Download or subscribe on iTunes: “Skullduggery” from Yahoo News

But even if he was a secondary target, Skripal had done much to earn Putin’s wrath, according to Urban. While stationed in Madrid in the mid-1990s, Skripal had fed British intelligence information about corrupt kickbacks being paid to Nikolai P. Patrushev, a close Putin crony who was then director of the intelligence agency FSB. (Patrushev is now the director of Russia’s security council.)

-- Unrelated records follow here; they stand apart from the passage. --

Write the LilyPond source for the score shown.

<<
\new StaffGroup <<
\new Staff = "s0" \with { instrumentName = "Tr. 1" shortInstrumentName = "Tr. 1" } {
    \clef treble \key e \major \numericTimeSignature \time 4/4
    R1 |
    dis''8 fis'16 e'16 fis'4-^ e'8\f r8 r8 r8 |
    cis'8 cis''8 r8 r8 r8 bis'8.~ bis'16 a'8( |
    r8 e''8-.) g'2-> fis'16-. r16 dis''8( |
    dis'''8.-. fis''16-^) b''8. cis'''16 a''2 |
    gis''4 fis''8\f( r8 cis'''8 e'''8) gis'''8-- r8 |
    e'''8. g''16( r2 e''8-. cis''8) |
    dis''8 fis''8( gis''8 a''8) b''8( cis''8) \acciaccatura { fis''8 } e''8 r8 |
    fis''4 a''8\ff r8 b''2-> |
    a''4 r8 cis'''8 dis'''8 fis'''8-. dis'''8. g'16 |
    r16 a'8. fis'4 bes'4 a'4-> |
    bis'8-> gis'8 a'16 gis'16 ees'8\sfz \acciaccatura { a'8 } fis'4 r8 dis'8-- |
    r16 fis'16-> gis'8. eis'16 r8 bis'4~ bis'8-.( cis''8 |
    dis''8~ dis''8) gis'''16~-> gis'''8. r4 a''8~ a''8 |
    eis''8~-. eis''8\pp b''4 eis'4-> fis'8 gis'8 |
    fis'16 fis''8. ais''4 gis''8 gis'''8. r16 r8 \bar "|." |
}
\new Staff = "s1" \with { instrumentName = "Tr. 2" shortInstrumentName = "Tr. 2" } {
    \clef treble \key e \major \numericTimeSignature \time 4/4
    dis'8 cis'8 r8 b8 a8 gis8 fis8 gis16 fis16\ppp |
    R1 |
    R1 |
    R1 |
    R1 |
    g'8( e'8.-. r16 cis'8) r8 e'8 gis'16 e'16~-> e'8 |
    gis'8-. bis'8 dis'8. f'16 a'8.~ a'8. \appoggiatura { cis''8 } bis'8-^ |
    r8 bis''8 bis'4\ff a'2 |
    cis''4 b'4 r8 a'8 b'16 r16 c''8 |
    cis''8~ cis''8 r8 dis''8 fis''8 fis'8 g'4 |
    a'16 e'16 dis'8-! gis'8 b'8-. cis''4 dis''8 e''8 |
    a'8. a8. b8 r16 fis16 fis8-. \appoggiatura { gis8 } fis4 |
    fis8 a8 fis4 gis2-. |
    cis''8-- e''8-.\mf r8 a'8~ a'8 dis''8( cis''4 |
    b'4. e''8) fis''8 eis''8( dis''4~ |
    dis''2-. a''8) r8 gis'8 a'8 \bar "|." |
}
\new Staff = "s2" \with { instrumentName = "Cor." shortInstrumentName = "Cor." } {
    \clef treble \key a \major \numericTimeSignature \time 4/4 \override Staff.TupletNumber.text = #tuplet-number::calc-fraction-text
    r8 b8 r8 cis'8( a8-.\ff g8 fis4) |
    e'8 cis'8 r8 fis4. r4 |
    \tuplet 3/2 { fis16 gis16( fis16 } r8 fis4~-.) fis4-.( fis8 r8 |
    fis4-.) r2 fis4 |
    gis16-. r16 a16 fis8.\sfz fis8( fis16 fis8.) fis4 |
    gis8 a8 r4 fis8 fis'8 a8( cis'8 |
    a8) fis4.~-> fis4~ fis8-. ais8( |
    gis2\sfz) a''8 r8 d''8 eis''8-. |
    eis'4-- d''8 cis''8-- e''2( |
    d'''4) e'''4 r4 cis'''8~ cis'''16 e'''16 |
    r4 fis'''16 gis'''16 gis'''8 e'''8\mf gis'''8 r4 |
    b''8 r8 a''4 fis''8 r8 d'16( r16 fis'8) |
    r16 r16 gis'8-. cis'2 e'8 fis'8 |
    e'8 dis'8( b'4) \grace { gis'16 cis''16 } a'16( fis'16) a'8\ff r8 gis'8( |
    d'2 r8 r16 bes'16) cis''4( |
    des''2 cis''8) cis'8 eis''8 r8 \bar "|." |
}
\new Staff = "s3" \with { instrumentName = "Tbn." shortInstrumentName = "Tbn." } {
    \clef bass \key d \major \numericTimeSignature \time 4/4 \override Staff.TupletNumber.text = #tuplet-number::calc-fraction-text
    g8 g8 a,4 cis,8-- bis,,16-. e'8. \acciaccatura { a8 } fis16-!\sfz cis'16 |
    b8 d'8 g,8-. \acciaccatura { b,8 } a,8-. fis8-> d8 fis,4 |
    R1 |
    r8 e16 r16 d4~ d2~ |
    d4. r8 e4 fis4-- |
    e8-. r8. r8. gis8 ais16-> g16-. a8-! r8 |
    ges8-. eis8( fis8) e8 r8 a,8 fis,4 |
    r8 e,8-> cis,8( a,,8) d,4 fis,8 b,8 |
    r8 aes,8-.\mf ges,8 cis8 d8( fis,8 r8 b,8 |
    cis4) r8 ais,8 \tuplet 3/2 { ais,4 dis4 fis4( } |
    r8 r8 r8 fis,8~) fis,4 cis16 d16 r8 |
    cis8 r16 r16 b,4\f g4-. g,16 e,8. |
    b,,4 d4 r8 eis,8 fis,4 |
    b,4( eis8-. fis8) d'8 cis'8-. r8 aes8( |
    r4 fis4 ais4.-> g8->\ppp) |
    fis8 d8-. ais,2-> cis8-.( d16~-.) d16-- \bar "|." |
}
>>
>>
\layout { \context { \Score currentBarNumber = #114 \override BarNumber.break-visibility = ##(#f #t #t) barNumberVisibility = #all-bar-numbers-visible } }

“Certainly exposing Russia’s massive level of corruption, [and] colluding with [the] former director of FSB, Patrushev definitely brought Putin’s ire and certainly encouraged Putin to aim his sights on Skripal. That’s for sure,” said Hoffman in the “Skullduggery” interview. “It’s all about regime security, and when the guys in the FSB [and other Russian intelligence agencies] see that there is corruption at high levels like that, then they wonder … why am I taking on this low state salary while Patrushev is skimming so much money from the state coffers?”

As CIA station chief in Moscow in 2010, Hoffman arranged the spy swap that freed Skripal from a Russian prison in exchange for the release of Chapman and the other “illegals” by the U.S. Hoffman said the near-fatal poisoning of Skripal and his daughter in Salisbury last March — eight years after the spy’s release — was part of a pattern of Russian intelligence operations in recent years that were relatively easily “discoverable” and intended to send a message. “Putin wanted his own people to know it, because he wants them to know that if they step out of line, he’s going to kill them,” he said.

As if to underscore Hoffman’s point about Putin’s contempt for Russian spies who spill secrets to Western intelligence agencies, Putin this week lashed out at Skripal, calling him a “traitor” and a “scumbag.”

“There’s such a thing as a traitor to the Motherland,” Putin said at an energy conference on Oct. 3 when asked about Skripal. “He’s one of them. He’s just a scumbag.”

Skripal and his daughter were poisoned in Salisbury after being exposed to a highly toxic military-grade nerve agent, Novichok. Both survived the attack, and British authorities have since identified two Russian men with suspected links to the GRU — the country’s military intelligence agency — as the perpetrators. The two later returned to Russia and, after their identities were revealed by British authorities, gave an interview to the Russian propaganda organ RT claiming to have been two businessmen who traveled to Salisbury on holiday to see the city’s famous cathedral. A man and a woman from Salisbury who authorities suspect may have come in contact with a bottle left behind by the would-be assassins were also poisoned. The woman, Dawn Sturgess, 44, died.